Cr Greenhill said on Monday both he and State Member for the Blue Mountains Trish Doyle were concerned by the number of tourists visiting the Mountains recently, despite the call to self-isolate because of COVID-19.
"This weekend just gone we saw a number of people come to the Mountains from outside the area and congregate in certain public places.
"We are seeking a collective approach ... to manage safety in our Blue Mountains ... and come up with solutions for Easter."
Ms Doyle has been in contact with Environment Minister Matt Kean "to express my concerns about the large influx of visitors to the Blue Mountains National parks - for recreational walks - and the potential impact this has during a pandemic".

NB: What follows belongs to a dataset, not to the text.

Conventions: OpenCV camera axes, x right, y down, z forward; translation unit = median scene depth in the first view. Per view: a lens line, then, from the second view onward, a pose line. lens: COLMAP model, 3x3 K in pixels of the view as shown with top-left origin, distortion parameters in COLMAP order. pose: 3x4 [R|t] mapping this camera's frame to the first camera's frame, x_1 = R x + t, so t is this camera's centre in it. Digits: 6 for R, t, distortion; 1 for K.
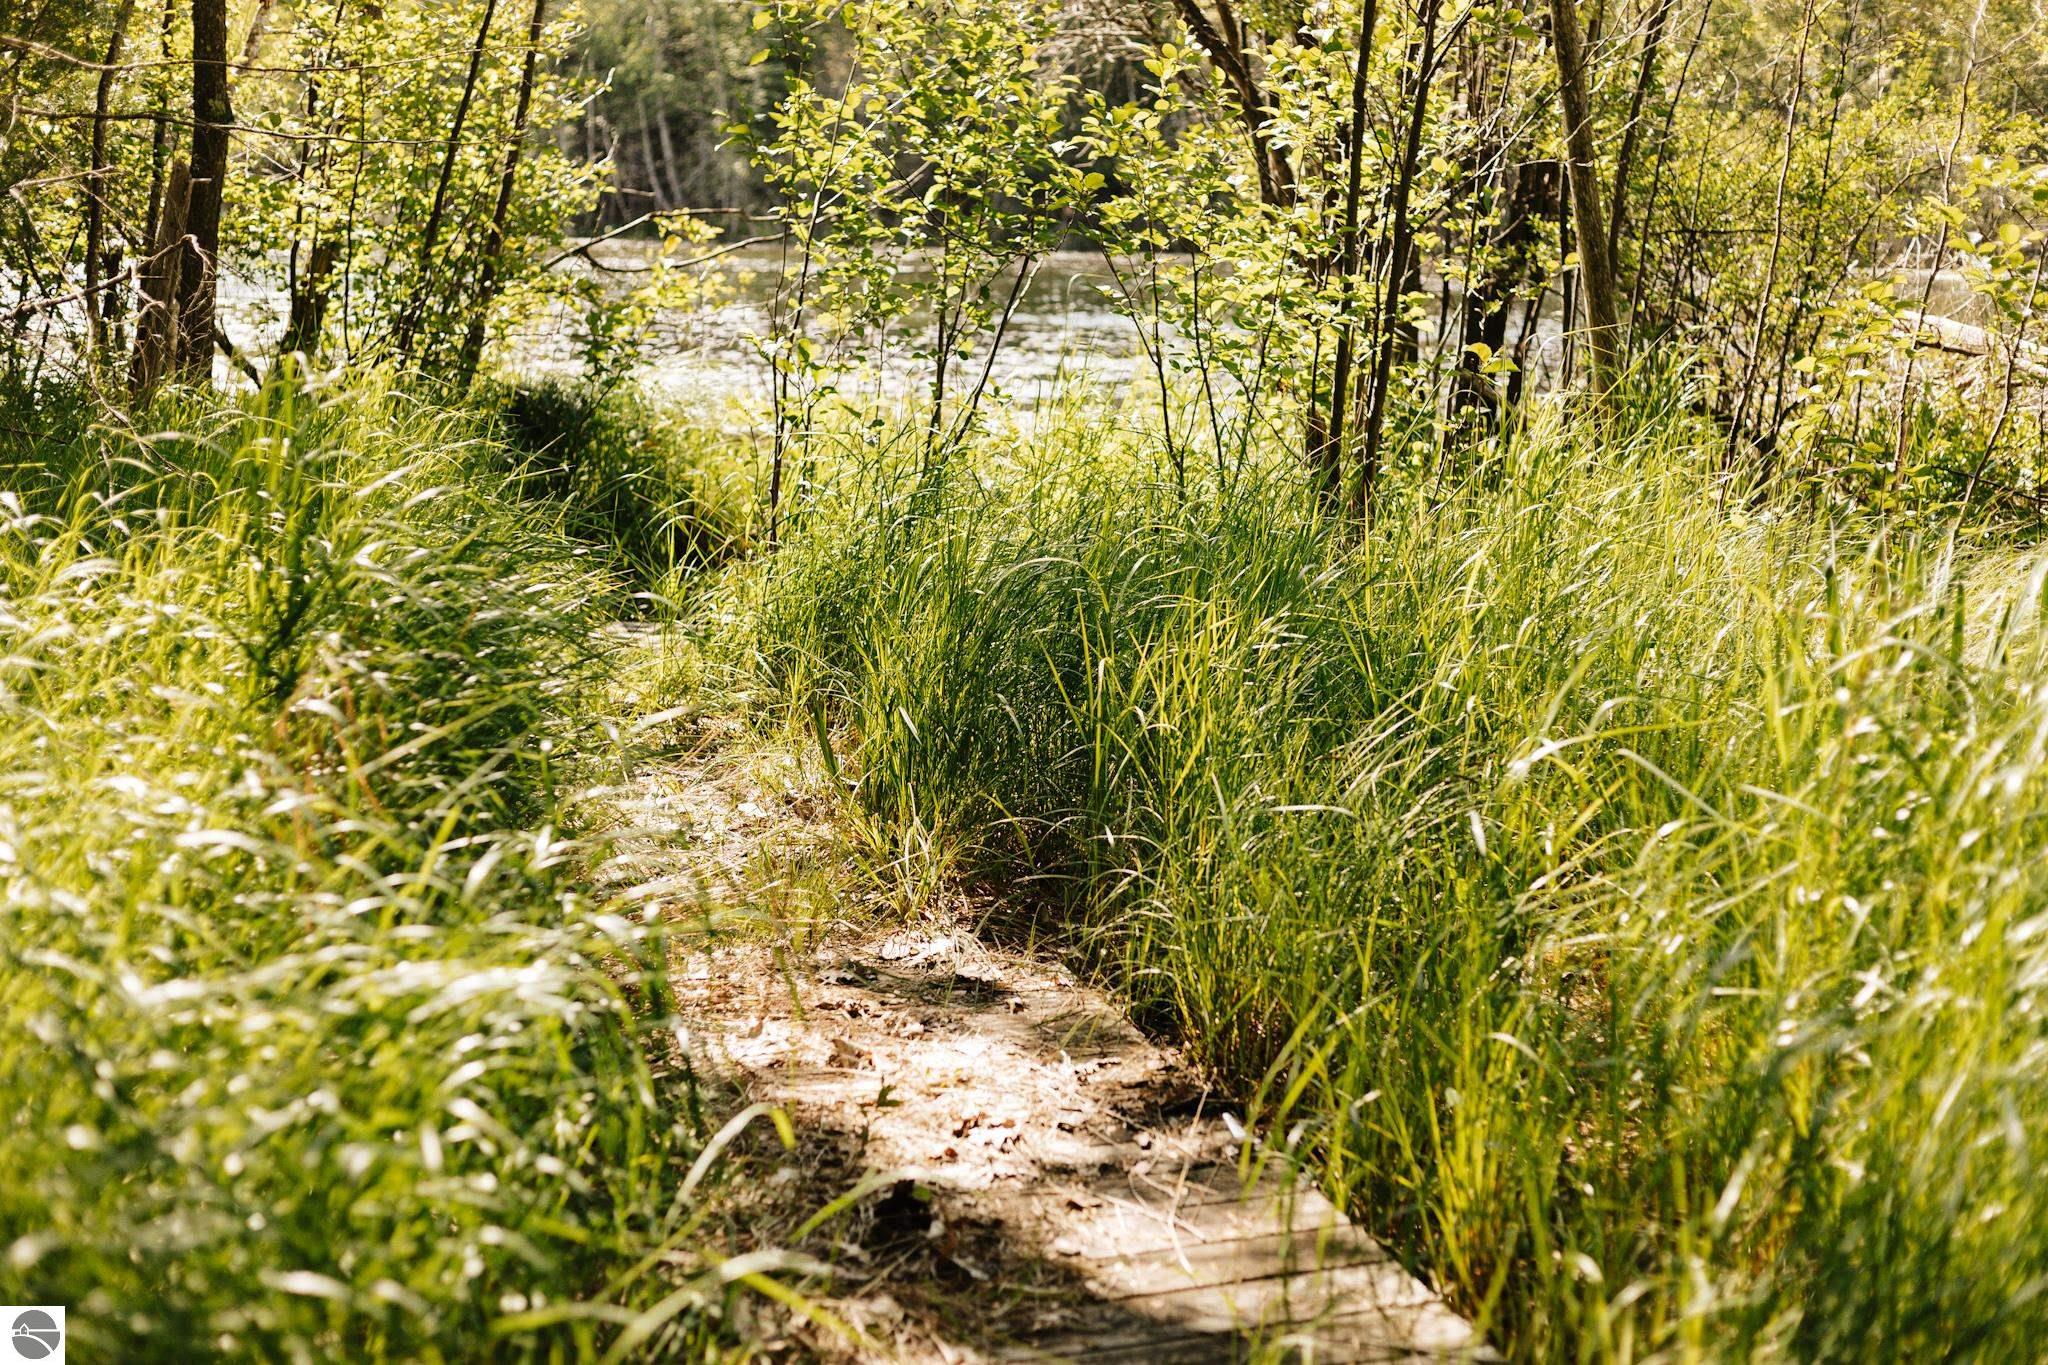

"Both the mayor and I will send formal representations ... to minimise travel and contact as we approach Easter."
As of 8pm March 29, NSW Health data showed 16 confirmed coronavirus cases in the Mountains - three more than last week. A Nepean Blue Mountains Local Health District spokesman said there were 80 confirmed COVID-19 cases in the region - a rise of 30 from last week. It equals about 20 cases for every 100,000 people and a 1.55 per cent positive rate out of everyone tested. The region has tested 5,145 cases (20 confirmed in the Hawkesbury, less than five in Lithgow, and, other than the Mountains cases, the remainder are in Penrith).
The news comes as state and federal governments announced no more than two people will be allowed to meet in public or private (other than members of your own household), with older Australians urged to stay home. Playgrounds, skate parks and outdoor gyms joined the list of places now off-limits and NSW National Parks and Wildlife Service has closed all campgrounds, visitor centres, high-visitation areas, and historic sites. There is a six-month moratorium on evictions for commercial and residential tenants in financial distress. The Federal Government has introduced a record $130 billion JobKeeper wage subsidy to manage the crisis and NSW pharmacists have extra powers enabling them to dispense medicines without a prescription and can stay open 24/7.
Blue Mountains Acting Superintendent Scott McAlpine said police can issue an infringement notice, or on-the-spot fine - $1000 for individuals and $5000 for businesses - "if someone is ordered to self-isolate and do not comply, or if people do not adhere to social distancing rules".